2 December 2002, 09:31  European Economies: Consumer Confidence at 5-Year Low

By Emma Vandore
/www.bloomberg.com/
Brussels, Nov. 29 (Bloomberg) -- European consumer confidence declined to the lowest in more than five years in November and inflation slowed for the first time since June, increasing the odds the European Central Bank will trim interest rates next week.
A European Commission survey of 25,000 consumers in the dozen nations sharing the euro fell to minus 14 from October's minus 12. A survey of the same number of companies showed they expect to reduce jobs. The inflation rate dropped to 2.2 percent from 2.3 percent in the previous month.

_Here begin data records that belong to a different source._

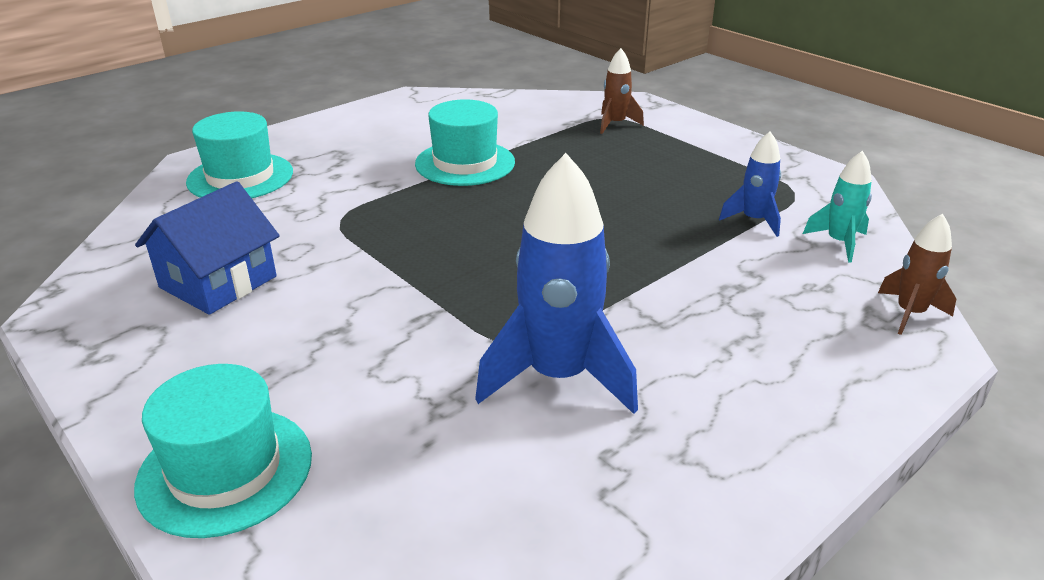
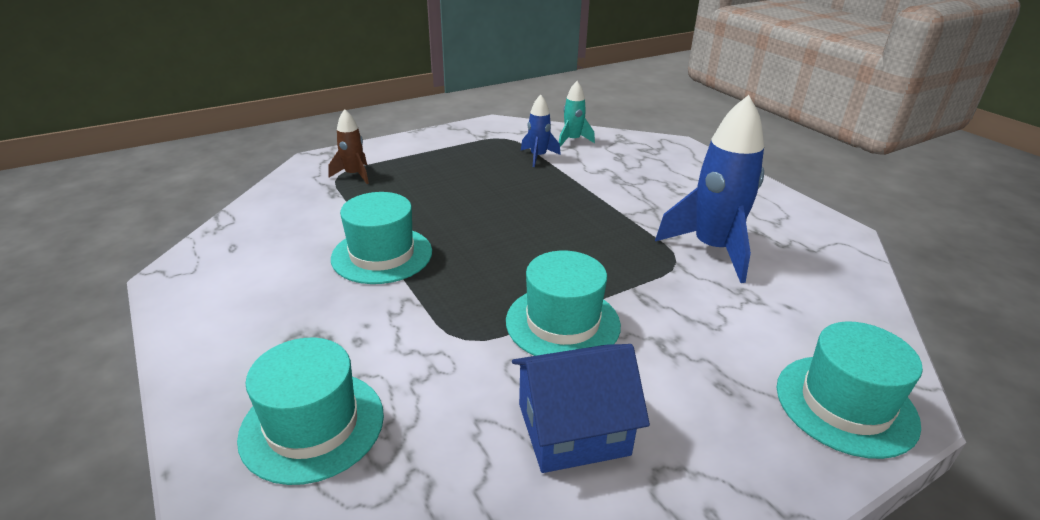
camera: 80 degrees left, 0 degrees up
(218, 282) = (573, 429): blue house -> blue house turned 60 degrees counterclockwise
(368, 266) = (562, 323): none -> turquoise hat
(909, 313) = (647, 141): brown rocket -> none

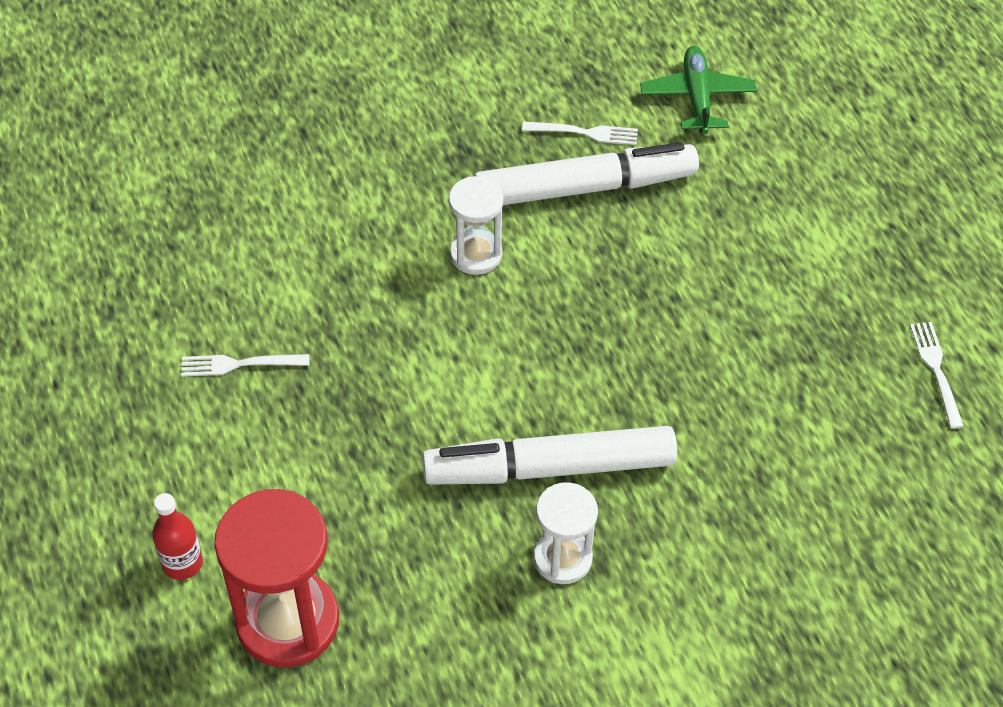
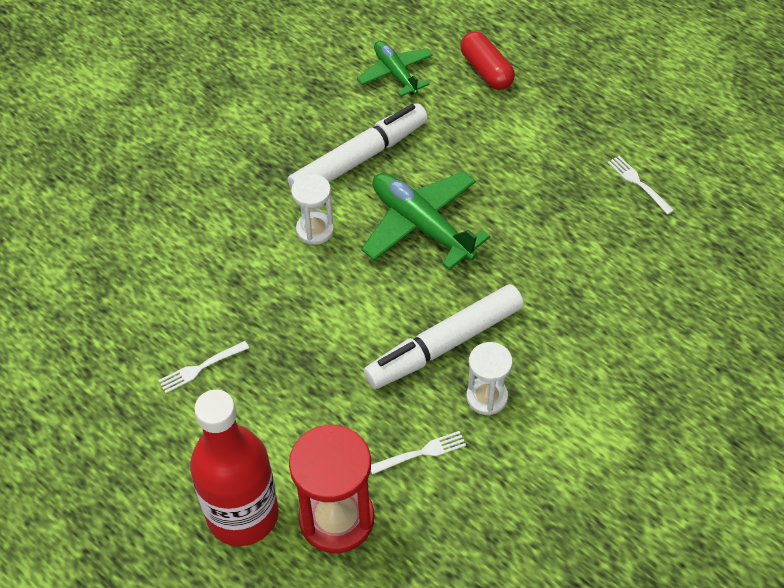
camera: 25 degrees left, 0 degrees up
(182, 563) = (243, 515): red bottle -> red bottle, size x2.39
(584, 133) = (338, 124): white fork -> white fork (421, 453)
(612, 305) = (421, 225): none -> green plane
(819, 139) = (486, 71): none -> red capsule

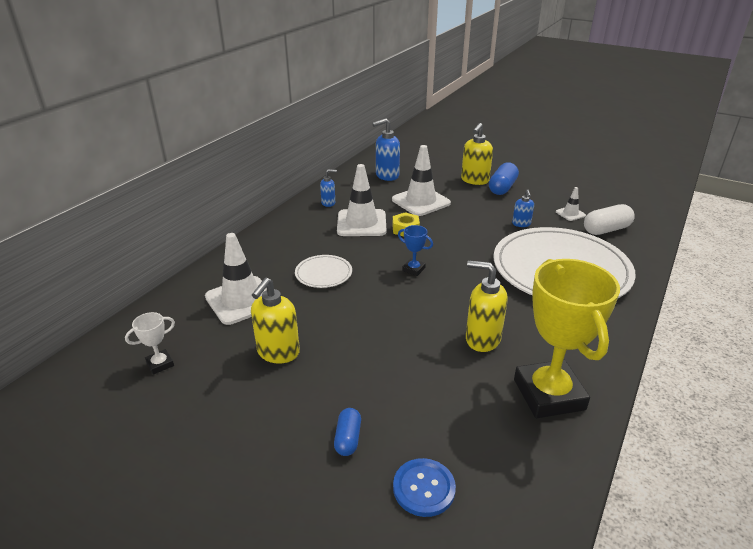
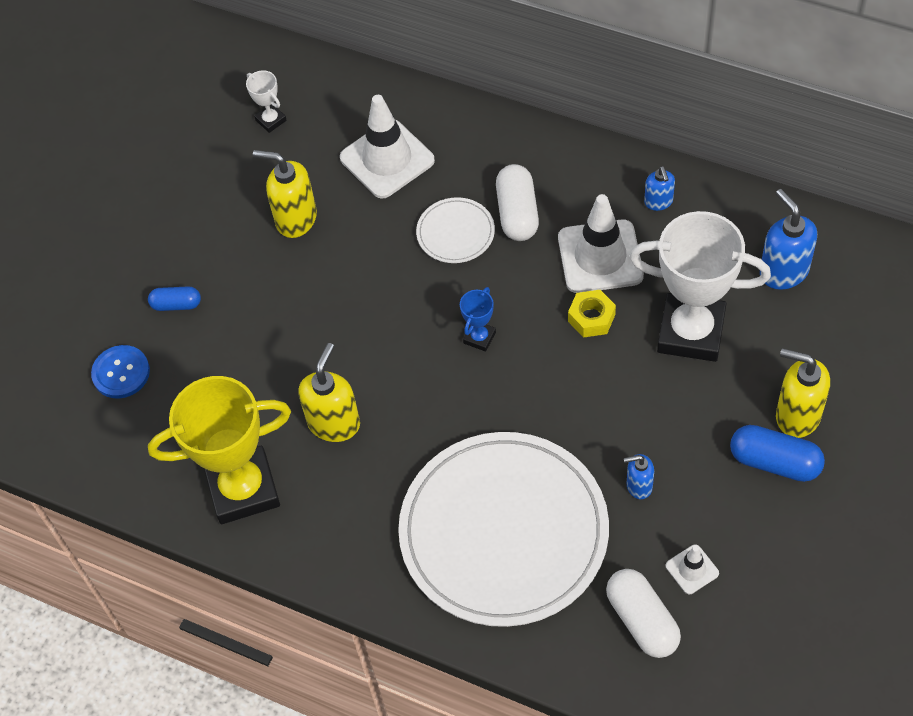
camera: 90 degrees right, 25 degrees up
(317, 248) = (517, 213): none -> white capsule
(421, 201) = (691, 332): white traffic cone -> white trophy

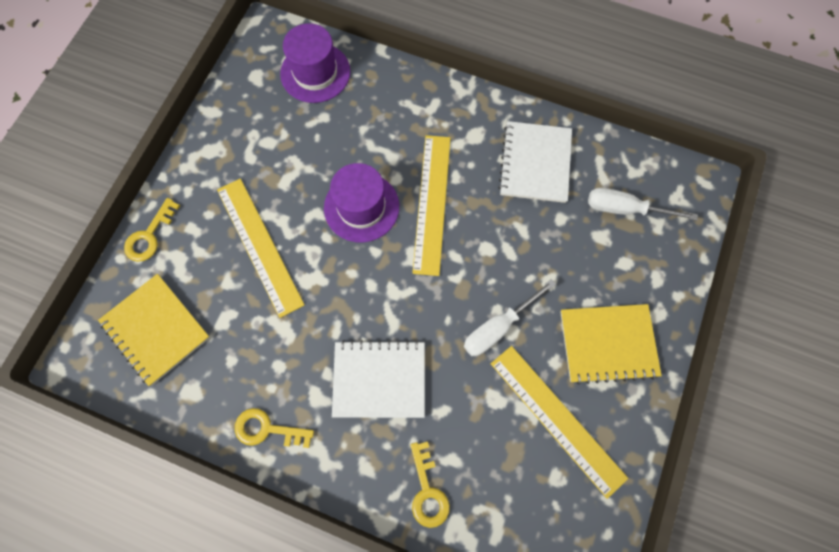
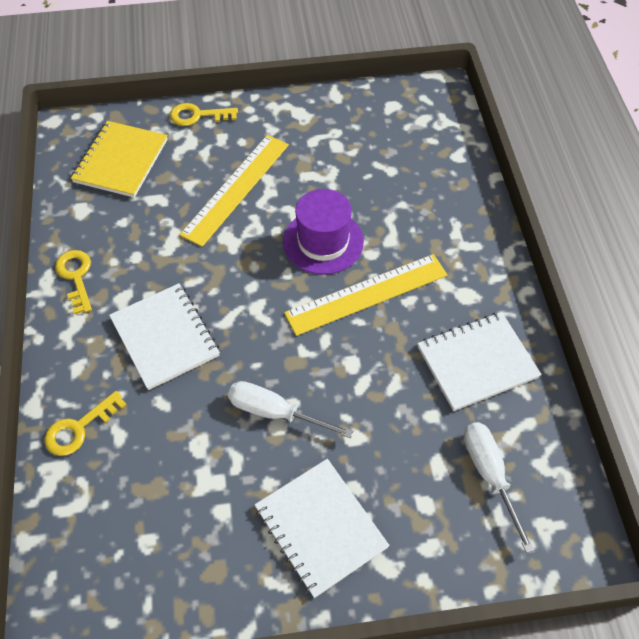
camera: 60 degrees right, 15 degrees down
(315, 73) = (430, 143): purple hat -> none
(556, 419) = (208, 513): yellow ruler -> none
(608, 344) = (320, 528): yellow notebook -> white notebook

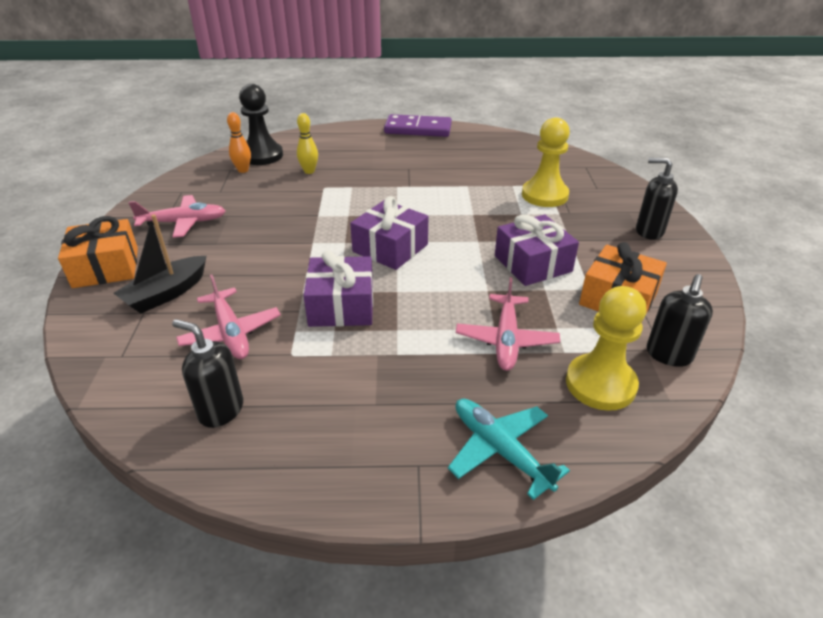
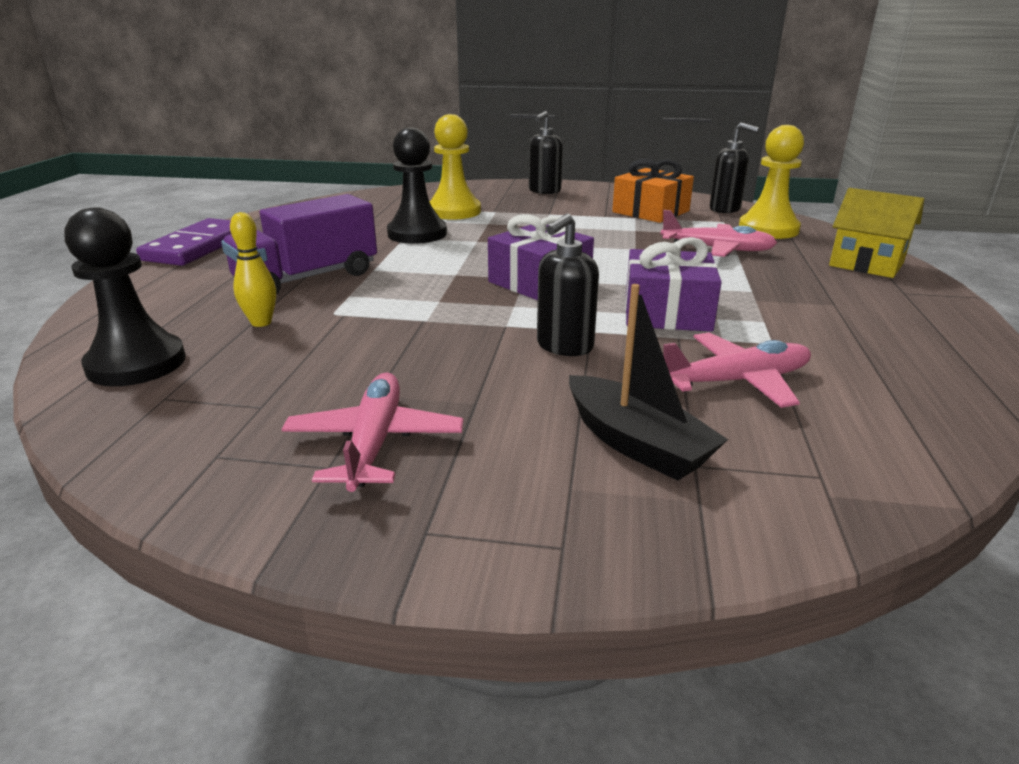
camera: 80 degrees left, 10 degrees down
(106, 267) = (529, 534): orange gift -> none
(220, 410) = (894, 384): black soap dispenser -> black soap dispenser (564, 346)
(243, 170) = (185, 383): orange bowling pin -> none
(375, 169) = (307, 278): none -> purple truck
(477, 189) = (417, 234): none -> black pawn
(500, 450) = (866, 264): turquoise plane -> yellow house
(533, 264) = (590, 229): purple gift -> none

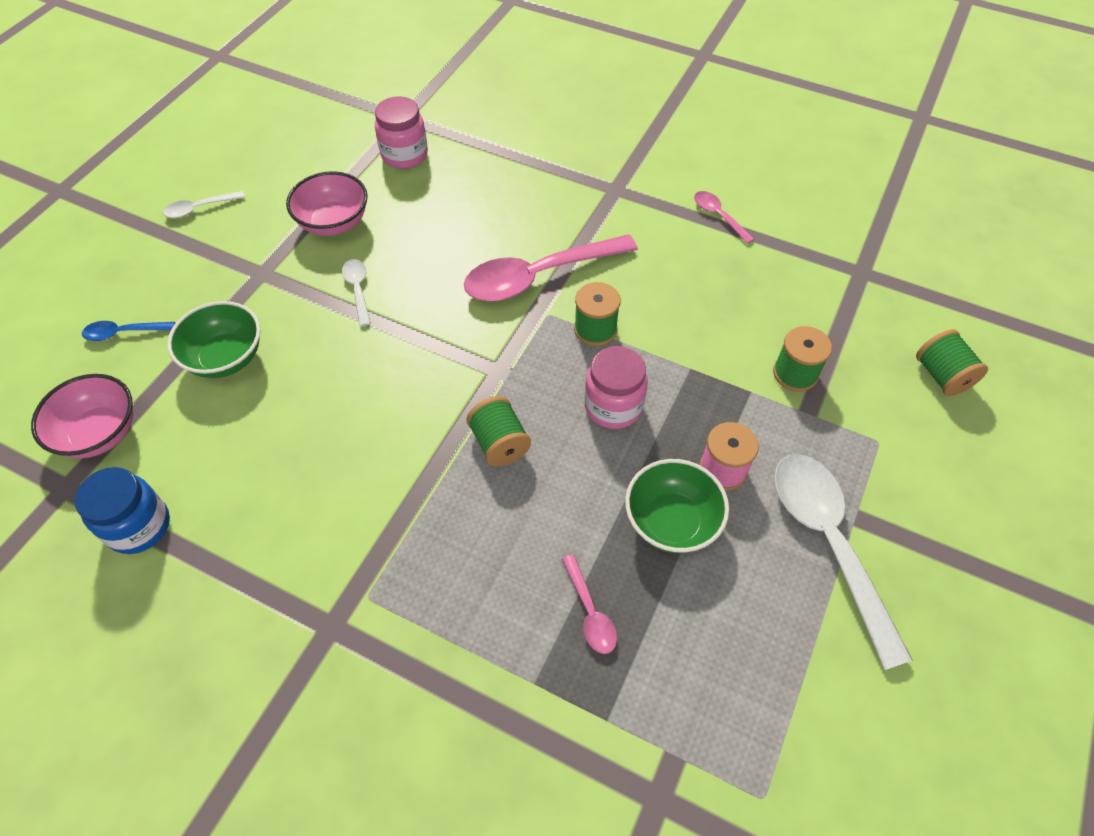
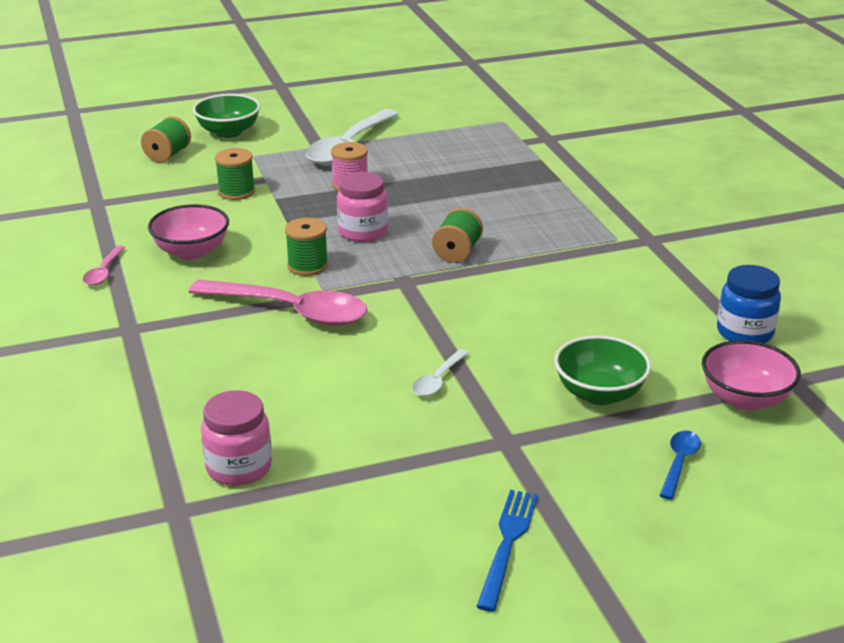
camera: 135 degrees left, 25 degrees down
(123, 333) = (679, 463): blue spoon -> blue spoon turned 105 degrees counterclockwise
(199, 209) = (507, 544): white spoon -> blue fork
(334, 223) = (391, 444): pink bowl -> pink bowl (191, 251)
(590, 612) = (501, 183): pink spoon -> none
(671, 521) = (411, 185): green bowl -> green bowl (228, 132)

``At work, they've said we are 1,500 people too many and that's scary,'' said Aysel Celik, 24, an employee of Axa SA in Brussels. ``I'm being more careful about spending. You never know what tomorrow will bring.''
Europe's economy will this year expand at the slowest pace in nine years, according to the commission, the European Union's executive branch. That's spurred companies including Siemens AG and Fiat SpA to trim jobs. ECB officials have signaled they're ready to help by cutting rates as inflation slows.
``Price stability in the medium-term is not endangered,'' ECB council member and Bundesbank President Ernst Welteke said in a speech today at the University of Siegen. ``The current economic situation in the euro zone is disappointing. European companies are hesitant about investing.''
Investors expect the 18 policy makers to lower borrowing costs, futures trading suggests. The implied yield on the three-month Euribor futures contract for December is at 2.93 percent, more than a quarter point less than the ECB's benchmark rate of 3.25 percent. ECB policy makers next meet on Dec. 5.
`Don't Feel Like Buying'
In the U.S, where the Federal Reserve has cut rates three times as much as the ECB since the start of last year, consumer confidence is climbing. The University of Michigan's sentiment index increased to 84.2 in November from 80.6 in October.
Job losses at companies such as Siemens, Germany's largest electronics and engineering company, may damp consumer spending, which accounts for about half the economy. The commission expects the unemployment rate in the 12 nations using the euro to rise to 8.3 percent next year from 8.2 percent.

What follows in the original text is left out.